Each of the 6-meter logs would fetch $2.50 to $3 at the market, Chim Choeun said. That’s excluding the unofficial payments that residents say local authorities extract from local loggers, transporters and charcoal kiln operators.

Four RCAF soldiers manning a checkpoint near Chrork Teak Primary School said they take action against more serious in­stances of logging. They said, however, that they may sometimes turn a blind eye to logging on private property, although they do not take bribes.

“We check for illegal wildlife and if there are big, freshly cut logs,” said one soldier, who declined to be named. “The small logs come from the families’ own plots of land, and it’s okay.”

Keo Samoun, commander of RCAF’s Military Region Three, which operates in Oral district, said none of his forces were involved in logging. But he added that illegal loggers have at times put on uniforms and masqueraded as RCAF soldiers.

“[The soldiers] are assigned to guard there, but I don’t know why the logs still fly out of the area,” he said.

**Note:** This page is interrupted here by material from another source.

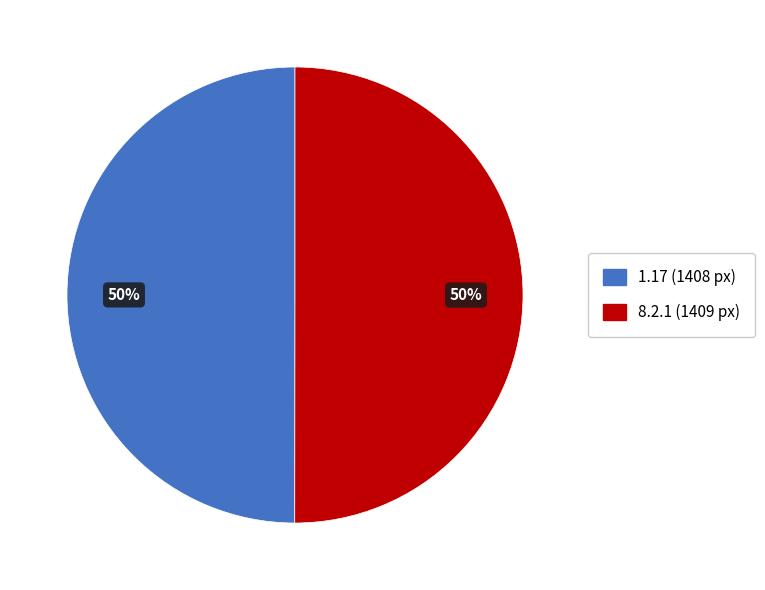

How many slices are in this pie chart?

2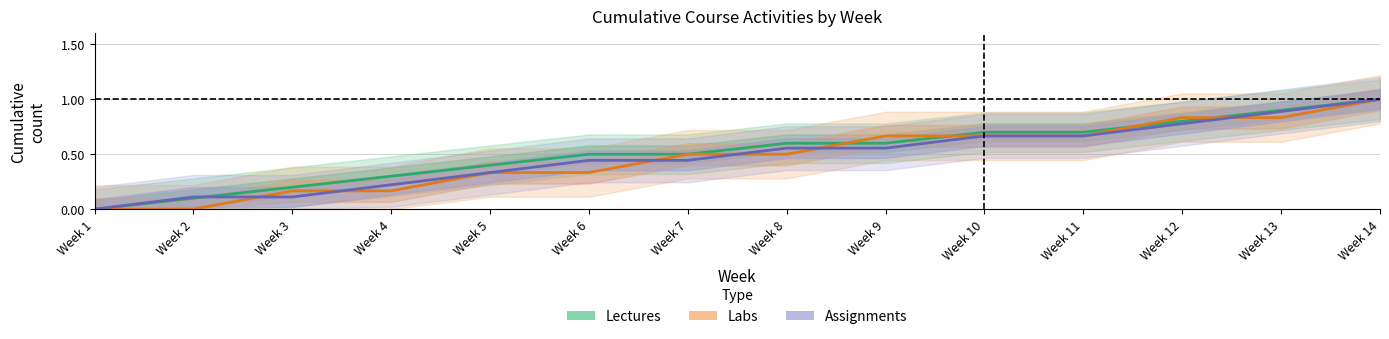

True or false: Assignments has a value of 0.0 at Week 1.

True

In the late 1990s and early 2000s, the Environment Ministry, local officials and NGOs organized several waves of high-profile crackdowns on logging—confiscating chainsaws, shutting down sawmills and making arrests, NGO workers said. But residents and NGO officials say that such efforts have declined in recent years.

In 2005, Chrork Teak villager Bann Vanna was appointed to lead a community forest protection council for Chrork Teak and Pos Meas villages, leading missions out to the sanctuary to curb logging.

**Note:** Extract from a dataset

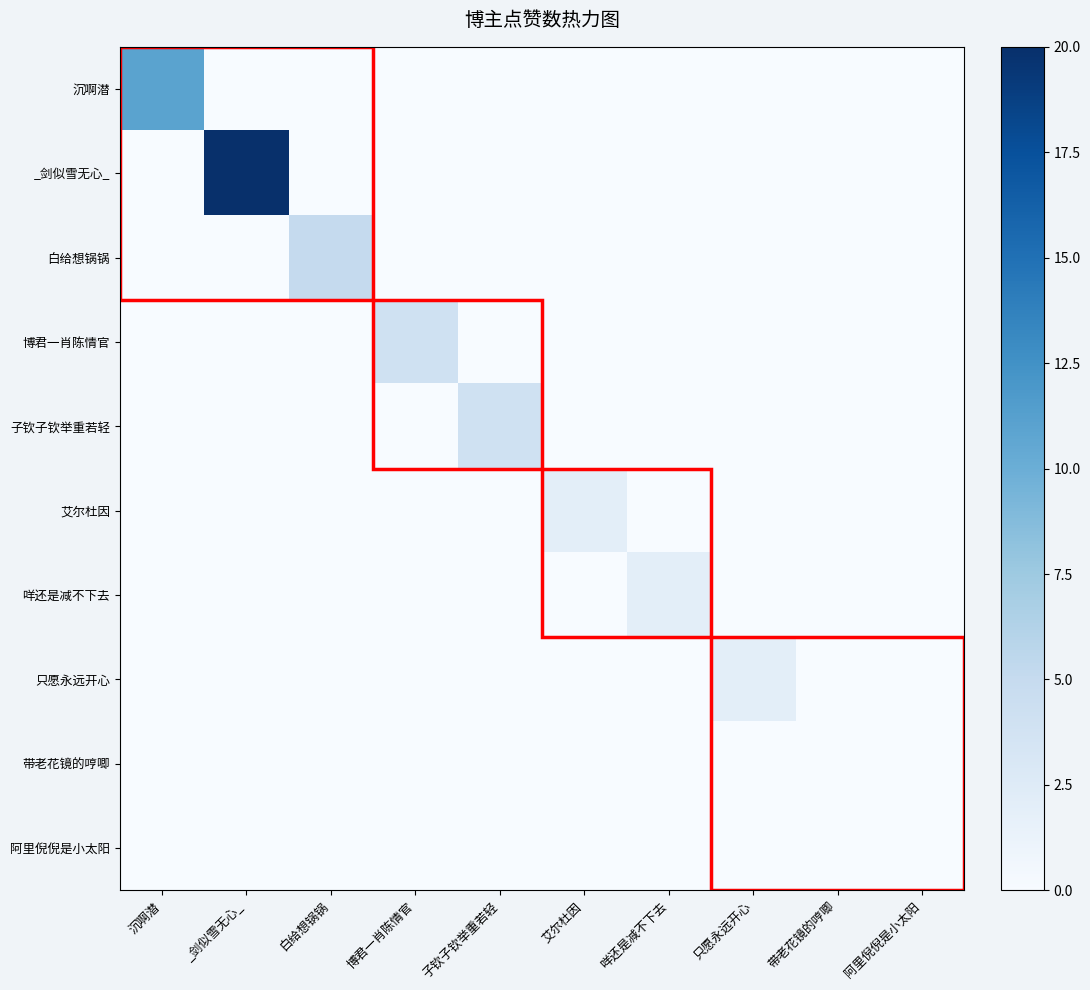

How many categories are shown in the chart?

10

With only commune-level recognition, the councils have little leverage, said Nov Noeun, second deputy chief for Trapaing Chor commune.

“We don’t have the responsibility to crack down on loggers—the military police and rangers do,” he said, adding that higher-level government officials need to step in.

But combating logging on the ground, even for rangers, can be a dangerous prospect. In September 2005, two Environment Ministry rangers were shot to death in Trapaing Chor commune, apparently in connection with their at­tempts to combat illegal logging, officials said at the time.

Since then, the rangers have become “relaxed,” according to Bann Vanna, who no longer leads the protection council.

“They stopped enforcing and started colluding, and now they let the loggers cut freely,” he alleged.

Meas Nhin, the Environment Ministry-appointed director of Oral Sanctuary, said there have previously been corrupt rangers, but that measures have been taken to weed them out.

“We have special investigations to determine which ones [are corrupt],” he said, adding that 13 ran­gers were dismissed for corruption last year.

Meas Nhin said the Environ­ment Ministry’s efforts to combat logging have increased over the last year, with 23 arrests in 2006, due to closer cooperation with the Forestry Administration and NGO Conservation International.

But Meas Nhin also acknowledged that logging remains fueled by people with “high power from somewhere” who employ poor families as local labor. He added that government officials are invested in the industry, though he said he did not know who they were.